De jonge bladeren van geel nagelkruid hebben een vrij neutrale smaak en kunnen toegevoegd worden aan salades of stoofpotjes. Ze kunnen ook gefrituurd worden, bollen daardoor wat op en lijken dan op kroepoek. De wortel dient na wassen gedroogd te worden omdat de geur en smaak van kruidnagel toeneemt tijdens het (in)drogen. De gedroogde wortel werd ooit gebruikt als specerij in soepen, stoofschotels, etc. en zelfs als een smaakmaker in bier. In tijden dat exotische specerijen voor de gewone man nog onbereikbaar waren was geel nagelkruid een ideale vervanger van kruidnagel.

Nog niet zo heel lang geleden waste men zich niet iedere dag en men bezat ook niet veel kleding. De ingedroogde wortel werd daarom gebruikt om de stank uit de kleding en van het lichaam te maskeren. Ook werd de wortel gebruikt om motten te weren.

Van geel nagelkruid werd ooit gedacht dat het werkzaam zou zijn bij allerhande vergiftigingen. De oude heelmeester Paracelsus (1493-1541) meende dat het kruid gebruikt werd bij de behandeling van leverziekten, slijmvliesontstekingen en maagproblemen. Oostenrijkse kruidenvrouwtjes gebruikten geel nagelkruid ooit als thee (of liever: tisane) bij de behandeling van reumatiek, jicht, infecties en koorts.
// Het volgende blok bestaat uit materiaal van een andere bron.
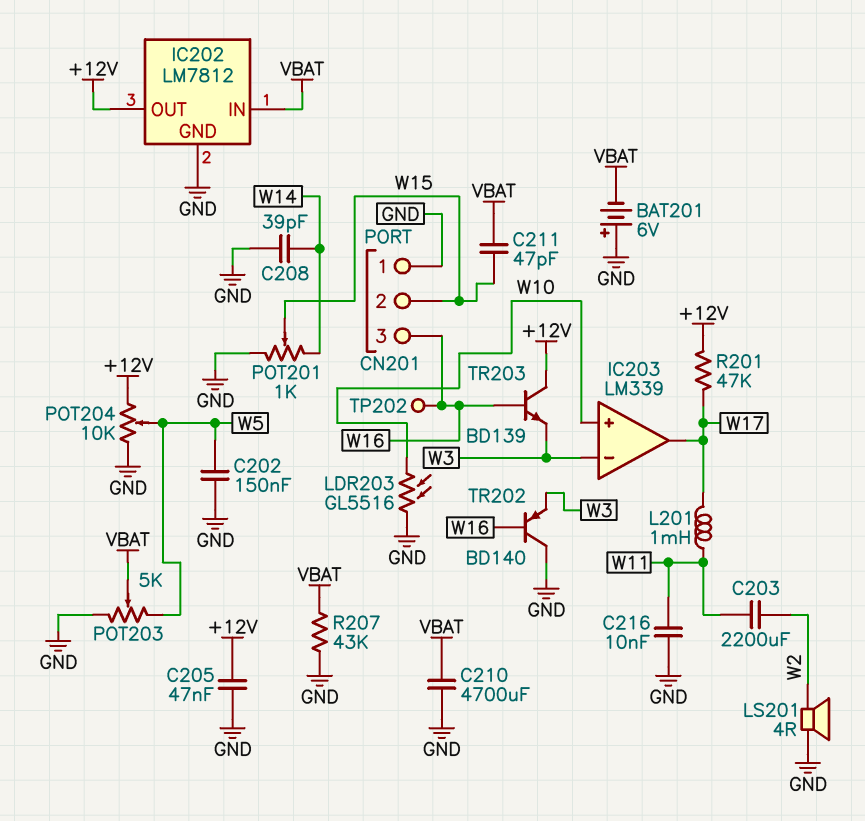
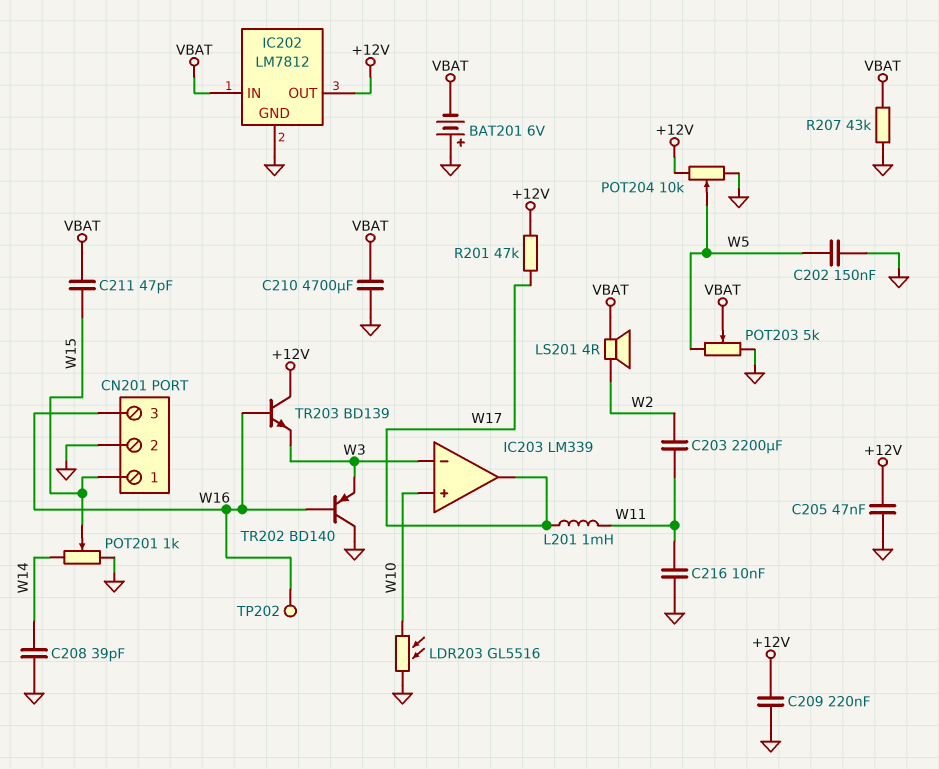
C209: none -> 220nF (+12V, GND)
CN201 pin 1: GND -> W15
CN201 pin 2: W15 -> GND
LS201: speaker 4R (GND, W2) -> speaker 4R (VBAT, W2)

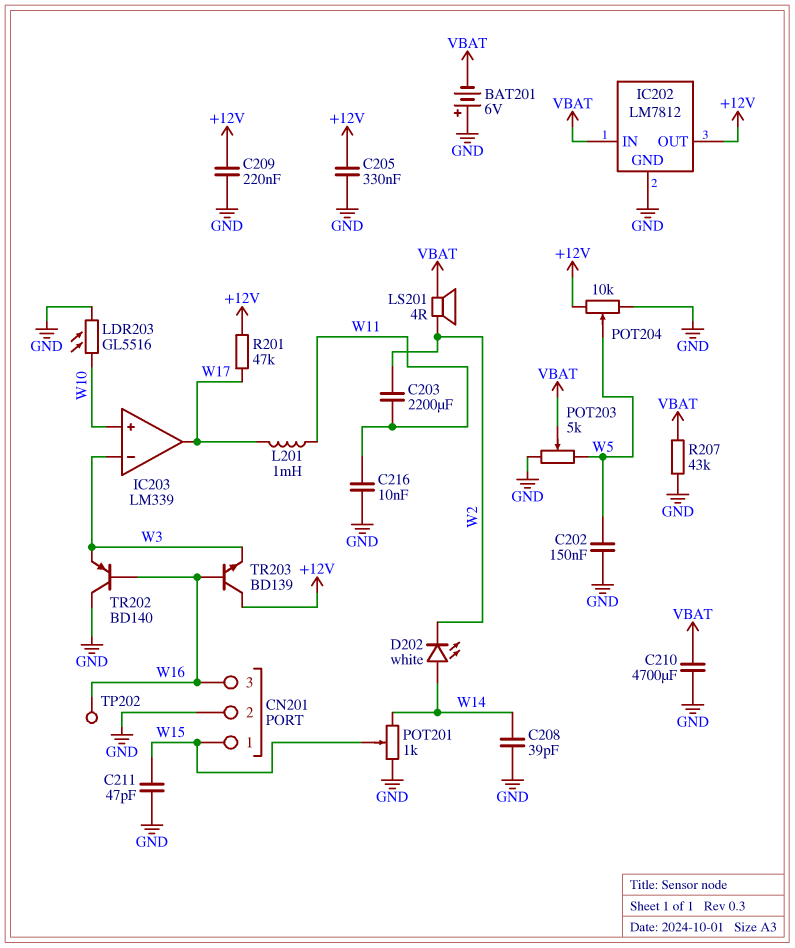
C205: 47nF (+12V, GND) -> 330nF (+12V, GND)
C211: 47pF (VBAT, W15) -> 47pF (GND, W15)
D202: none -> LED white (A W14, K W2)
Nagelkruiden bevatten allemaal behoorlijk wat tannines die bekend staan om hun bitterheid. Tannines worden door planten aangemaakt om aanvraat van planteneters tegen te gaan. Tannines hebben een samentrekkende (adstingerende) werking, omdat het zich bindt aan eiwitten. Een slok sterke thee laat de mond stroever aanvoelen doordat de eiwitten van het wangslijmvlies in de mondholte licht gefixeerd worden. Op die samentrekkende werking van tannines berust het gebruik van geel nagelkruid in de kruidengeneeskunst.